Wikipedia (qui n'a pas toujours raison) parle de la composition de l'ACNUSA comprenant 10 membres permanents nommés par trois ministères et d'un président proposé par la commission développement durable au président de la république et de 7 membres associés comprenant deux représentants des professions de l'aéronautique, de deux représentant des riverains et d'écologistes. Le représentant du "lobby aérien" doit avoir un sacré charisme pour faire dominer la voix de 2 parmi les 17 membres. Il est toutefois possible que les avis et décisions ne soient pas pris par vote.

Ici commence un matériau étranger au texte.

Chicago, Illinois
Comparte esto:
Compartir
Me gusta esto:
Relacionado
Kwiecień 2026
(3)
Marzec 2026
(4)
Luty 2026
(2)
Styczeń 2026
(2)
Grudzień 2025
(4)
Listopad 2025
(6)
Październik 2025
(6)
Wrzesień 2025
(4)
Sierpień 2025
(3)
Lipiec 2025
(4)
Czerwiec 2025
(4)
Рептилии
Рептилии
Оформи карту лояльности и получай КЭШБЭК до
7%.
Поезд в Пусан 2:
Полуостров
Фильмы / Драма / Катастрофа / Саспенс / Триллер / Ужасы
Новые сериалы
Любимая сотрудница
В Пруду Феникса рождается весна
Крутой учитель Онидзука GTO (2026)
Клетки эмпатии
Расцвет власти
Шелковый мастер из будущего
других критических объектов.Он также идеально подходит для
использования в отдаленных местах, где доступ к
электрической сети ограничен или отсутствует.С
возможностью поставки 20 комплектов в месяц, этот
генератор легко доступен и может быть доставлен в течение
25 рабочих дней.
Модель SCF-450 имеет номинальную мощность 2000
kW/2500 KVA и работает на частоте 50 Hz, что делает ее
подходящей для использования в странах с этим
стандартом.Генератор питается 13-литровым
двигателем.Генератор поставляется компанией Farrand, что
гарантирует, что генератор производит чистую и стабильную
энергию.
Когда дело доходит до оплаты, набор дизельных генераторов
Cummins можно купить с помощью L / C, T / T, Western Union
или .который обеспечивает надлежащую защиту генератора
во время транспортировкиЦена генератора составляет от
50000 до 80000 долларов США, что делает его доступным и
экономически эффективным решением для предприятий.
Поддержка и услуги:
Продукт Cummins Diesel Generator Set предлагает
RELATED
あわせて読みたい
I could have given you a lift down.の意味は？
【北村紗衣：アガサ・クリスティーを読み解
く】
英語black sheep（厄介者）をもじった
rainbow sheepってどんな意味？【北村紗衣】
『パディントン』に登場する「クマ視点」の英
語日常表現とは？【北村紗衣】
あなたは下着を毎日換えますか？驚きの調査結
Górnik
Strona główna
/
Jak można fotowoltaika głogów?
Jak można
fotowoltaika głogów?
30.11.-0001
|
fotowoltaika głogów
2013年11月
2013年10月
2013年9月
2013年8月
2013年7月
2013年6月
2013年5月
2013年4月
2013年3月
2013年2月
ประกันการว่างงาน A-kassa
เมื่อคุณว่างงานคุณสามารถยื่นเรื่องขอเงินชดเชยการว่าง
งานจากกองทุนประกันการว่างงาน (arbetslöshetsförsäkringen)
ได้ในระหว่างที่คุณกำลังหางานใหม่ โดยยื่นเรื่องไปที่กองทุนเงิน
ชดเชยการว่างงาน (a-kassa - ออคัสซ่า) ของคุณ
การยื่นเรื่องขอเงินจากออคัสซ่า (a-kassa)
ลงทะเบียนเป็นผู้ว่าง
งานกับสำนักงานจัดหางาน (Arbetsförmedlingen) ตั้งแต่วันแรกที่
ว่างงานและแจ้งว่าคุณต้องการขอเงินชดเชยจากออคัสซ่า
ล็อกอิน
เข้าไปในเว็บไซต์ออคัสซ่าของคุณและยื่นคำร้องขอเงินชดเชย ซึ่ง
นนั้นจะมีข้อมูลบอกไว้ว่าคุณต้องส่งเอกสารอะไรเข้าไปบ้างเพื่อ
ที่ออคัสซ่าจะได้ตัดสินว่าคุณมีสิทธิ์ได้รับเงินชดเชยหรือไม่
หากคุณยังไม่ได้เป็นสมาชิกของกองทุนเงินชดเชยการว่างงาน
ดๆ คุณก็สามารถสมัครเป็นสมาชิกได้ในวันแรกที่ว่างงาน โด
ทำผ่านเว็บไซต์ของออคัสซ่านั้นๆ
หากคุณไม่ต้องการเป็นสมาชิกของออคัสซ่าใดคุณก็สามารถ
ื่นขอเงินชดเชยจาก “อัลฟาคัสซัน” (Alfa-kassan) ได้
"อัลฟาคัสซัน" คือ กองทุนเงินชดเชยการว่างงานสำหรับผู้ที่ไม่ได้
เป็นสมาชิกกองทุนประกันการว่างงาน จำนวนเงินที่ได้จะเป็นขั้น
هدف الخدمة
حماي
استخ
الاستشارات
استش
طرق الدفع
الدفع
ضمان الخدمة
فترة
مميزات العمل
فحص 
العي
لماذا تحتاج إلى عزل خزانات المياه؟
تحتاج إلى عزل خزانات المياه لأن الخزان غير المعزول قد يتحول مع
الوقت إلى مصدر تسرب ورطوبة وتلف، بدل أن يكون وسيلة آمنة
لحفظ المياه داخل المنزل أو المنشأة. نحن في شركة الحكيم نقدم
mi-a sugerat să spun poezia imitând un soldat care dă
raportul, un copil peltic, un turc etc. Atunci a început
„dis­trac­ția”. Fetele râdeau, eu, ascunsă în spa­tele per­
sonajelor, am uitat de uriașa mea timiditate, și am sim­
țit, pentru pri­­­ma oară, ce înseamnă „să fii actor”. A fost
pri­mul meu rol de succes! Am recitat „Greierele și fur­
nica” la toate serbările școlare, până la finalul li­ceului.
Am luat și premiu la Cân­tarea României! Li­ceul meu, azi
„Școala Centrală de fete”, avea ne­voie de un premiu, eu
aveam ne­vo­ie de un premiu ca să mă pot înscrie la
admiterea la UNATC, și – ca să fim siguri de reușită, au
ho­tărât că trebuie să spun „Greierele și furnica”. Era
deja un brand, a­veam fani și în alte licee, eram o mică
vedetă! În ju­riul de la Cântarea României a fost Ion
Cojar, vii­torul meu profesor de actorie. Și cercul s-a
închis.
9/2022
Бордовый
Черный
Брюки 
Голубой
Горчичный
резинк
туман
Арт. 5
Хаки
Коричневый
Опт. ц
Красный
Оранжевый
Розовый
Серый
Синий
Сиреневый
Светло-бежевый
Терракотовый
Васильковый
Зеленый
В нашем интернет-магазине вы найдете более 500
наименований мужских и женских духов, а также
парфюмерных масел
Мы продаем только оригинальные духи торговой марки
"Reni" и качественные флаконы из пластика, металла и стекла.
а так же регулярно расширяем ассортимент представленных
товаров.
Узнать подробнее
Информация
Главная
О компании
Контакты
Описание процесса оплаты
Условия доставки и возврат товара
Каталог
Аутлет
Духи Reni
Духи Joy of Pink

Ceci étant la majorité des voyageurs aériens ne sont pas des vacanciers partant en loisir, ce sont aussi des commerciaux allant chercher des clients étrangers permettant de faire rentrer des devises nous permettant de vivre.
Je vais souvent dans deux maisons sous les couloirs de décollage et m'attendais à un enfer en fait très modéré. En 30 ans les avions d'aujourd'hui ont fait d'énormes progrès, les instances du type ACNUSA y sont peut-être pour beaucoup. Ceci ne m'a pas empêché de lutter contre l'aéroport de Nantes et pour son déplacement à NDL.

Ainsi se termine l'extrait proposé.